### Exercise objective
Your task is to copy every line of this material exactly.

[Start of Attachment]

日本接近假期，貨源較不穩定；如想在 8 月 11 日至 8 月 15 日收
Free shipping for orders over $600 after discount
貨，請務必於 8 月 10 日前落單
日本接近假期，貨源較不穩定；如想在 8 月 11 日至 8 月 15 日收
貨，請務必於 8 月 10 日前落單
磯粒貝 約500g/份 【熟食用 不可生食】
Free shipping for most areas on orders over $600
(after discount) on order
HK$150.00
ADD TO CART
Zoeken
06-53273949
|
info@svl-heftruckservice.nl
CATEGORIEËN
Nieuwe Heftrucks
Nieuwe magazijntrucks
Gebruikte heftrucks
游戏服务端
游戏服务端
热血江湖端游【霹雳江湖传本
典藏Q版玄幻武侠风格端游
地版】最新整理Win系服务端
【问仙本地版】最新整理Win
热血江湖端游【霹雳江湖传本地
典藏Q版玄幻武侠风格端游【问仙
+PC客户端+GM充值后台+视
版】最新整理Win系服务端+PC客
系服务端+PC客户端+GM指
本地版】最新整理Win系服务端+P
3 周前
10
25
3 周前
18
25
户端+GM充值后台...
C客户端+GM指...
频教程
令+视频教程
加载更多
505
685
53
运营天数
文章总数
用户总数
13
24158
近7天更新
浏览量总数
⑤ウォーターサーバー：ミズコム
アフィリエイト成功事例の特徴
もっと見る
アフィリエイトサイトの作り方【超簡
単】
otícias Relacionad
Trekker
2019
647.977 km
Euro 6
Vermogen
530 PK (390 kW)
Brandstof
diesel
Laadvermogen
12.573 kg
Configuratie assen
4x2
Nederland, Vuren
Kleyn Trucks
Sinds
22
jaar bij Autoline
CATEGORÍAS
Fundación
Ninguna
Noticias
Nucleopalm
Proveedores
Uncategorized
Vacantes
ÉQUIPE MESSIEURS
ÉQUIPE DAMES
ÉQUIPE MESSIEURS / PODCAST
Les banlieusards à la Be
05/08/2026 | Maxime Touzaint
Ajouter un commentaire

[End of Attachment]

### Solution to the problem
日本接近假期，貨源較不穩定；如想在 8 月 11 日至 8 月 15 日收
Free shipping for orders over $600 after discount
貨，請務必於 8 月 10 日前落單
日本接近假期，貨源較不穩定；如想在 8 月 11 日至 8 月 15 日收
貨，請務必於 8 月 10 日前落單
磯粒貝 約500g/份 【熟食用 不可生食】
Free shipping for most areas on orders over $600
(after discount) on order
HK$150.00
ADD TO CART
Zoeken
06-53273949
|
info@svl-heftruckservice.nl
CATEGORIEËN
Nieuwe Heftrucks
Nieuwe magazijntrucks
Gebruikte heftrucks
游戏服务端
游戏服务端
热血江湖端游【霹雳江湖传本
典藏Q版玄幻武侠风格端游
地版】最新整理Win系服务端
【问仙本地版】最新整理Win
热血江湖端游【霹雳江湖传本地
典藏Q版玄幻武侠风格端游【问仙
+PC客户端+GM充值后台+视
版】最新整理Win系服务端+PC客
系服务端+PC客户端+GM指
本地版】最新整理Win系服务端+P
3 周前
10
25
3 周前
18
25
户端+GM充值后台...
C客户端+GM指...
频教程
令+视频教程
加载更多
505
685
53
运营天数
文章总数
用户总数
13
24158
近7天更新
浏览量总数
⑤ウォーターサーバー：ミズコム
アフィリエイト成功事例の特徴
もっと見る
アフィリエイトサイトの作り方【超簡
単】
otícias Relacionad
Trekker
2019
647.977 km
Euro 6
Vermogen
530 PK (390 kW)
Brandstof
diesel
Laadvermogen
12.573 kg
Configuratie assen
4x2
Nederland, Vuren
Kleyn Trucks
Sinds
22
jaar bij Autoline
CATEGORÍAS
Fundación
Ninguna
Noticias
Nucleopalm
Proveedores
Uncategorized
Vacantes
ÉQUIPE MESSIEURS
ÉQUIPE DAMES
ÉQUIPE MESSIEURS / PODCAST
Les banlieusards à la Be
05/08/2026 | Maxime Touzaint
Ajouter un commentaire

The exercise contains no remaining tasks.